The term banner blindness (also ad blindness) is used when visitors to a website do not perceive banner ads or other elements and content that they perceive as advertisements. Ads can be found almost anywhere on the internet. They traditionally have standard sizes and are placed in specific places on the website.
At first, web users deliberately try to ignore any form of ads as they find them either irrelevant, useless, misleading or just annoying. However, after some websites with similar advertisements, the human brain is already conditioned so that everything that looks like advertising is unconsciously ignored. This habituation effect means that users also ignore informative, useful content if it happens to resemble ads. This resemblance can be either due to similar formatting and graphic design, or linguistic traits (remember clickbait?).
The rise of banner blindness
The early ad banners in the history of the Internet were very successful because at that time there were only a few websites and in the minds of the users there was no automatic processing of the content. Thus, the first banner ad in the history of the Internet has a CTR (click-through rate) as high as 44 percent.
Nowadays, a click-through rate of 0.05 percent is already considered a good result. Banner blindness is evidently a widespread “affliction” that, according to a study carried out 5 years ago, affected 86 percent of global Internet users.
The cure
There are many ways for publishers as well as advertisers to counteract banner blindness. Essentially, it all comes down to avoiding any visual or stylistic resemblance between the content of a website that would actually be of interest to visitors and advertising.
Advertisers are very aware of that, so they came up with creative ways of masking advertising as content which subsequently led to modern-day content blindness. A domino effect.
The only way how publishers, advertisers and B2C businesses today can gain the attention of online users in an Internet, so cluttered with junk content, clickbait and sneaky ads, is to dramatically change the way they communicate and interact with the public.
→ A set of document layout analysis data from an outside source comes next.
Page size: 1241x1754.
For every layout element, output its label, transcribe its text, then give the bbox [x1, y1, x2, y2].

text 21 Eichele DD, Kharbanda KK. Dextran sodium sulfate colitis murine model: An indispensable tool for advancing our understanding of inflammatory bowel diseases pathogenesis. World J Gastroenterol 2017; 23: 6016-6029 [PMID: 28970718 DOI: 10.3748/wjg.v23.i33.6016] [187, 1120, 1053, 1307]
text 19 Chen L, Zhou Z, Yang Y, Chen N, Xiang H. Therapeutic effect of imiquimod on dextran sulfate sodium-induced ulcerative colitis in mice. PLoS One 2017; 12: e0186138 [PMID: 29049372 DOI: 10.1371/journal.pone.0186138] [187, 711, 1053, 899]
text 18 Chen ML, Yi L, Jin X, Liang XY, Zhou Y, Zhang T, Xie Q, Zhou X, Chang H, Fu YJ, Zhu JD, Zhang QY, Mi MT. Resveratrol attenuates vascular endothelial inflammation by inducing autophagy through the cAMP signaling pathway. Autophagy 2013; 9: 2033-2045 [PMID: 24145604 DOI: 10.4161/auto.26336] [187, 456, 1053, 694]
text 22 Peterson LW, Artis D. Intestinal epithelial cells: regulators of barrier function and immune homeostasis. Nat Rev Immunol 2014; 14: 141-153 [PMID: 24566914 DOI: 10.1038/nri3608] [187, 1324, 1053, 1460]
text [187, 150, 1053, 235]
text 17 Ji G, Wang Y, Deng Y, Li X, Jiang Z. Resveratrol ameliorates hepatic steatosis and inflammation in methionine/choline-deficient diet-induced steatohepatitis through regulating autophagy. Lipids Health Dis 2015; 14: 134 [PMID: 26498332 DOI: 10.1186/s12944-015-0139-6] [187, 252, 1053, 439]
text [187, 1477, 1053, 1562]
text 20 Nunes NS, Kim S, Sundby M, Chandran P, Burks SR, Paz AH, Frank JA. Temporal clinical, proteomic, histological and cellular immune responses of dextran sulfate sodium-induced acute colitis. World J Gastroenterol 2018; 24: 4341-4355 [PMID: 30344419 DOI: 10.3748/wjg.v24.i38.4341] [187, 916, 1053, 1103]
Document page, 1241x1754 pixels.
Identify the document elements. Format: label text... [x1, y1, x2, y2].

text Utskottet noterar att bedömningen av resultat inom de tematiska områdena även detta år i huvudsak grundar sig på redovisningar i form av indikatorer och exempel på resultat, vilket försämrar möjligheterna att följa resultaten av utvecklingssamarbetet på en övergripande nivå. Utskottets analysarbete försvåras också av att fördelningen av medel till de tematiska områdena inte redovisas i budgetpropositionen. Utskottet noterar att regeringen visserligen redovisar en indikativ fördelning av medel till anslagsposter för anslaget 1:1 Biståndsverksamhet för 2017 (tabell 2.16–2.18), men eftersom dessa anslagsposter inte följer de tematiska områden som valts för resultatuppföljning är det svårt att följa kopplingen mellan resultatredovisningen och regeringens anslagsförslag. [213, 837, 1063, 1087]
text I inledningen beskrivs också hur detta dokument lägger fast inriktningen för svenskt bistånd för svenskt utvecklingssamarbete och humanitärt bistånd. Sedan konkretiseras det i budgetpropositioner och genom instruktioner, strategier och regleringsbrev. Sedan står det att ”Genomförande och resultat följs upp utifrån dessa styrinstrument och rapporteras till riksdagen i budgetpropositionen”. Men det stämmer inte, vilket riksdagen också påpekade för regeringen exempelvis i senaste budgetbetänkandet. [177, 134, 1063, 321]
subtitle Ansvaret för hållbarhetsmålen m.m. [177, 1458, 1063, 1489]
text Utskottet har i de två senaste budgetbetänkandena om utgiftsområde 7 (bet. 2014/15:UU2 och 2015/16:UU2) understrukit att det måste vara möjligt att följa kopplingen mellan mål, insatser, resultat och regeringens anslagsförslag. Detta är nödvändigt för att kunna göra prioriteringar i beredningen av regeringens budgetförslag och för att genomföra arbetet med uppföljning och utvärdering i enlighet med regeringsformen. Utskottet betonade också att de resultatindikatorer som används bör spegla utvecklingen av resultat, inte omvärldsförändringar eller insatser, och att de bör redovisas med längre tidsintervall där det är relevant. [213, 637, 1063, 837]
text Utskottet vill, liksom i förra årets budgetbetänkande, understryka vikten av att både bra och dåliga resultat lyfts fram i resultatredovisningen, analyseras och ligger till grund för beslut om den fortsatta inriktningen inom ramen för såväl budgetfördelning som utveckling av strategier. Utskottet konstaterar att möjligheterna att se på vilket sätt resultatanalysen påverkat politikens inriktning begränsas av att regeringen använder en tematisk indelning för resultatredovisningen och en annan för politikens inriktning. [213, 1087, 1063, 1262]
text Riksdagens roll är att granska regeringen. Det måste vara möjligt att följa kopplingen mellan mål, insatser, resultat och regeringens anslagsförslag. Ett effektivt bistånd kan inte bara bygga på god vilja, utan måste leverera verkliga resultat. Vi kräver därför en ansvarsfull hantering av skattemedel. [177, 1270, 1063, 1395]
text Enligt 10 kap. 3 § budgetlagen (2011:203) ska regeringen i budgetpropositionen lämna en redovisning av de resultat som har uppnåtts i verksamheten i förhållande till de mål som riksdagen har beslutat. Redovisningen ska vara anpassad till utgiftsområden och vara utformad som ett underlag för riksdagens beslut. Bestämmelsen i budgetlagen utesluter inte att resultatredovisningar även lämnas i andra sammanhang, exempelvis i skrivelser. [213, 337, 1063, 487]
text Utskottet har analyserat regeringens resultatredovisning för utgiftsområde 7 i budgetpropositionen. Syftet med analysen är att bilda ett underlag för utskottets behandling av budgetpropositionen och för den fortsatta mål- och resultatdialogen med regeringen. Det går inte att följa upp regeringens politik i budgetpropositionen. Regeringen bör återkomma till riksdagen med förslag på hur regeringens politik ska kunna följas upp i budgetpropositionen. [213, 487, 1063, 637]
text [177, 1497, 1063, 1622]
Be relevant, useful and adjust your message to the recipient
With this challenge in mind, a team of experts in the fields of digital media, marketing, computer programming, artificial intelligence, and big data analysis designed a smart solution that could radically change the way we use the Internet.
The digital platform they created, called BehaviourExchange, automatically adjusts the content of websites to each visitors ‘profile’. The way the BehaviourExchange system creates these profiles is understandably complex. Not only does it rely on state of the art technology such as advanced profiling algorithms, machine learning, and analytic expertise, but also on its ethical premise to create a democratic Internet, tailored to each user.
User profiles for content personalization
The BehaviourExchange profiles follow the strict GDPR data protection guidelines and are created at the request of the web users who also store them on their personal computers. Profile owners stay in control of their data and can at any time decide not to reveal the profile to the system.
Profiles consist of an intricate collection of demographic, psychosocial, behavioral information, ranging from age, gender and profession to users interests, needs and wishes. They serve as some sort of identification that enables websites to adjust their content to each visitor the moment they enter the site. For regular web users, this simply means less irrelevant junk content and more of what they are actually interested. For publishers, BehaviourExchange presents a new way of connecting with their visitors on an almost personal level.
Advertisers and B2C businesses can use this platform to reach their customers and present products and services they actually need and want. This eliminates the need for advertising trickery, intrusiveness, and deception while at the same time dramatically reduces advertising costs and boosts efficiency. A win-win solution, waiting to change the online world.